ASSIGNMENT —
In the Pioneer DEX-P1R thread below, recast the paragraph beginning "Is this a good unit" as a short bulleted list that keeps its main points.

# Pioneer Premiere DEX-P1R NIB Very Rare



## Robb (Dec 5, 2008)

Is this a good unit ? S/N ratio 120db
Anyone had experience with it ? Pros and cons ?
Does it play cdr ?

Pioneer Premiere DEX-P1R NIB Very Rare - eBay (item 180396535623 end time Aug-22-09 18:36:30 PDT)

Review:

Review: Pioneer Premier DEX-P1R


----------



## freemind (Sep 11, 2008)

Well lets just say that it is one of the very best especially when used with the external processor as well.


----------



## Intel_One_USMC (Feb 3, 2009)

IIRC it doesn't use an external processor. No digital out.


----------



## Genxx (Mar 18, 2007)

This is basically a 3-way with T/A hu with a not so flexible EQ. IMO for the price I would be looking a DRZ9255 or 800 something in that realm.


----------



## elminster (Jan 9, 2007)

um yeah there was an external processor that went with it


----------



## WLDock (Sep 27, 2005)

freemind said:


> Well lets just say that it is one of the very best especially when used with the external processor as well.

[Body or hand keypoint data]
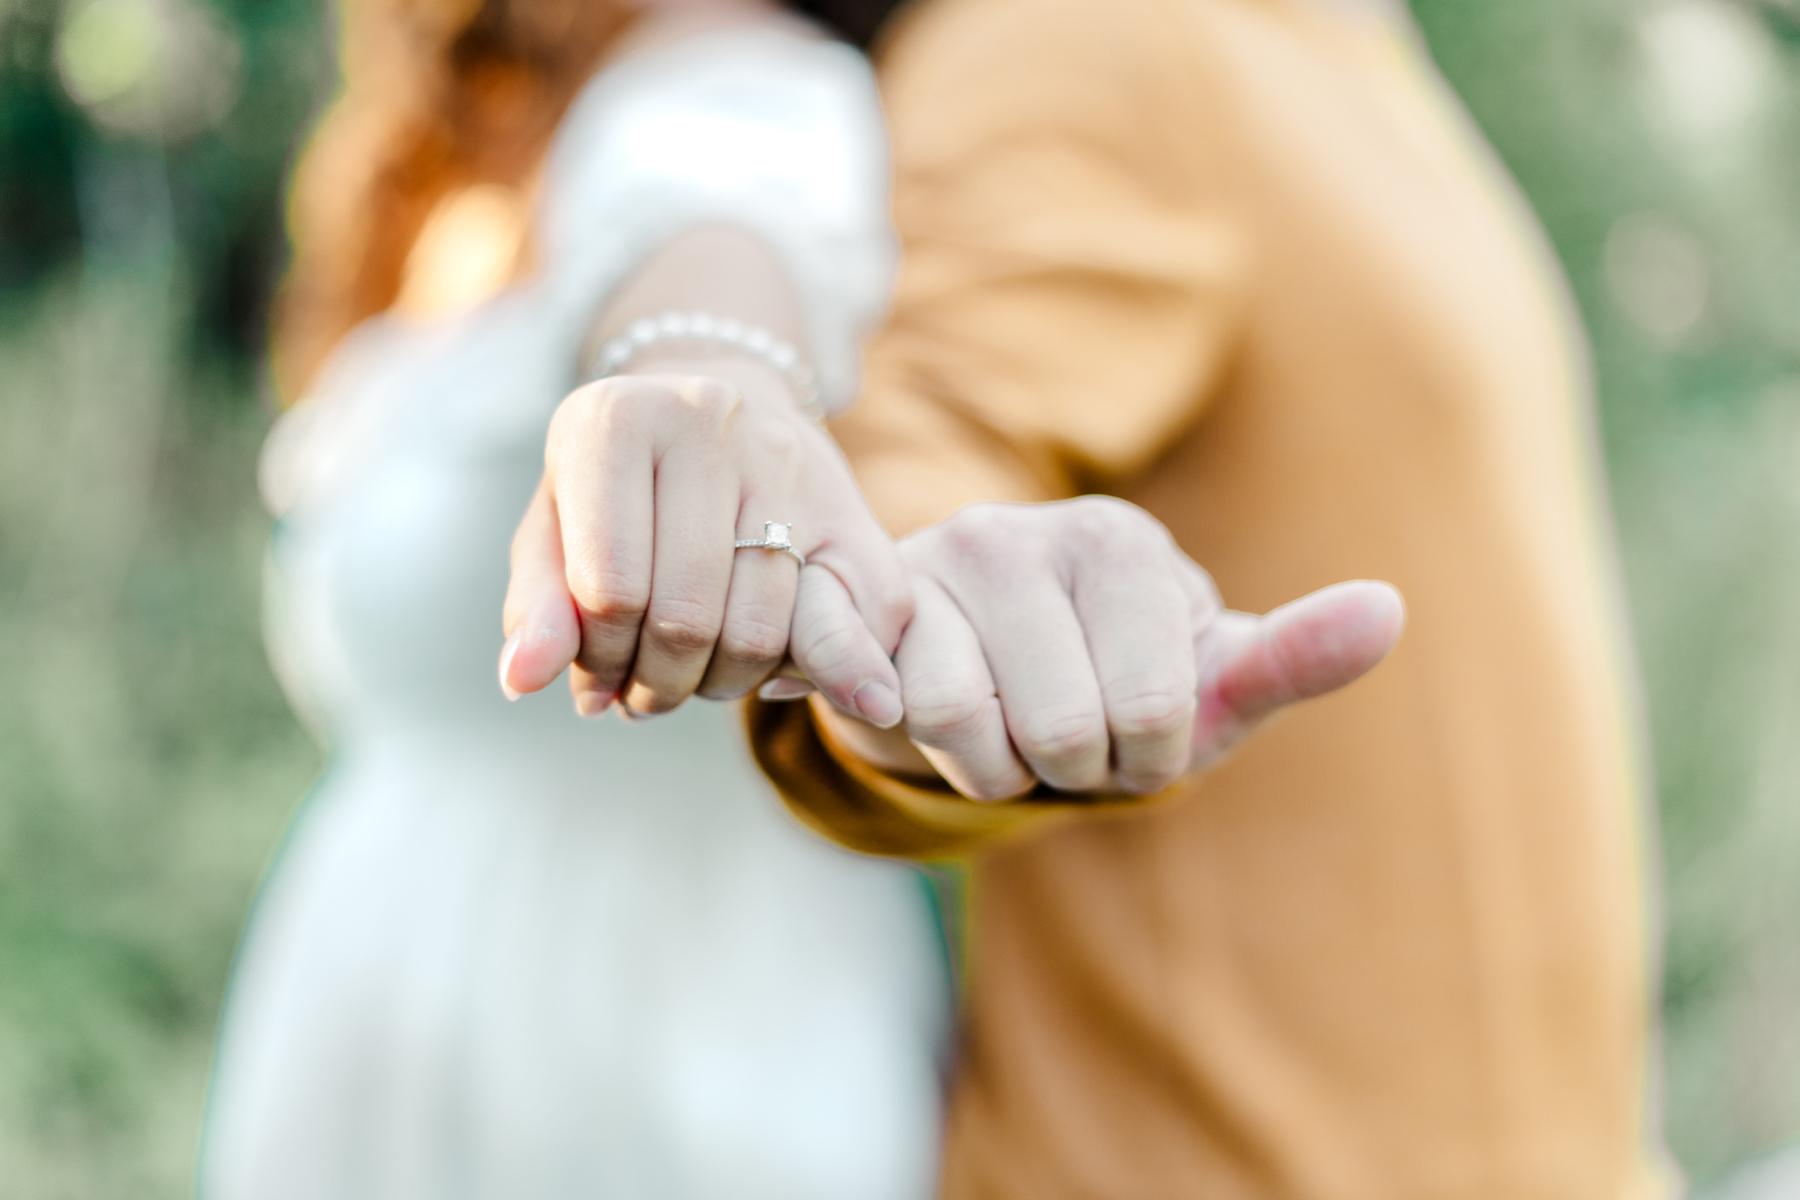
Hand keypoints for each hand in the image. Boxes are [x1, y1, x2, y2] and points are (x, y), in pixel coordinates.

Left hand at [498, 361, 910, 723]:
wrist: (717, 416)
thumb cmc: (618, 491)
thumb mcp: (555, 531)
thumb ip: (536, 606)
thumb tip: (522, 681)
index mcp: (615, 420)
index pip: (610, 590)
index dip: (598, 660)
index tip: (594, 676)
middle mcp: (709, 421)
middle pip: (687, 618)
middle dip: (657, 684)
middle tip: (642, 694)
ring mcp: (787, 459)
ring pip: (761, 632)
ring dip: (721, 687)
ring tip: (693, 679)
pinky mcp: (850, 504)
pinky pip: (844, 626)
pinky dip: (812, 675)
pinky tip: (770, 673)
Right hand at [807, 497, 1404, 799]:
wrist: (973, 677)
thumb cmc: (1110, 683)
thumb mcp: (1205, 683)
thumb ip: (1292, 657)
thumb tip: (1390, 611)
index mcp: (1126, 545)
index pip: (1156, 713)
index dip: (1145, 760)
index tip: (1134, 728)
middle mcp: (1030, 531)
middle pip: (1068, 731)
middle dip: (1073, 770)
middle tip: (1065, 734)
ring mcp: (940, 562)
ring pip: (981, 727)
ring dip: (1000, 768)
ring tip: (1008, 724)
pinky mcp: (873, 605)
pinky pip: (912, 716)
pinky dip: (938, 754)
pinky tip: (945, 715)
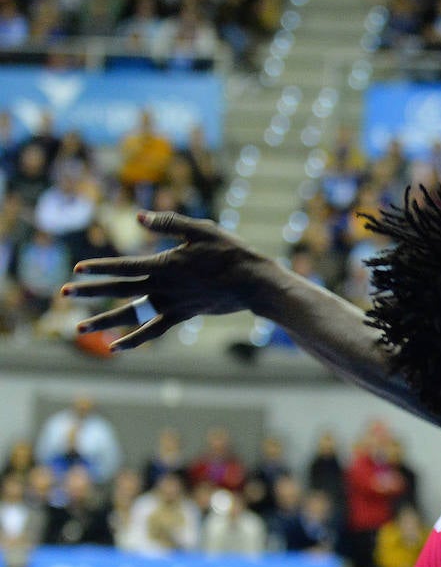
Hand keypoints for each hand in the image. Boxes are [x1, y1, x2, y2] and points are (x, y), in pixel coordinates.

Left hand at [61, 211, 270, 350]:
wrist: (252, 283)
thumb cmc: (229, 252)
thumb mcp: (201, 230)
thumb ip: (169, 223)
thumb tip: (139, 218)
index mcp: (164, 264)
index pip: (123, 266)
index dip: (100, 267)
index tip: (77, 270)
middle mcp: (162, 287)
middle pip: (118, 290)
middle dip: (88, 291)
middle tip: (63, 294)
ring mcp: (170, 304)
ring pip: (129, 314)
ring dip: (102, 321)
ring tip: (78, 327)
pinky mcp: (181, 315)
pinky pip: (152, 331)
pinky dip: (134, 340)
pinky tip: (116, 348)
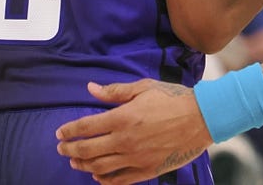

ANSWER TO THE PROBLEM —
- Asks whether the unit is a good one
- Gives its S/N ratio as 120 dB
- Asks whether anyone has had experience with it, and for its pros and cons
- Asks whether it plays CD-R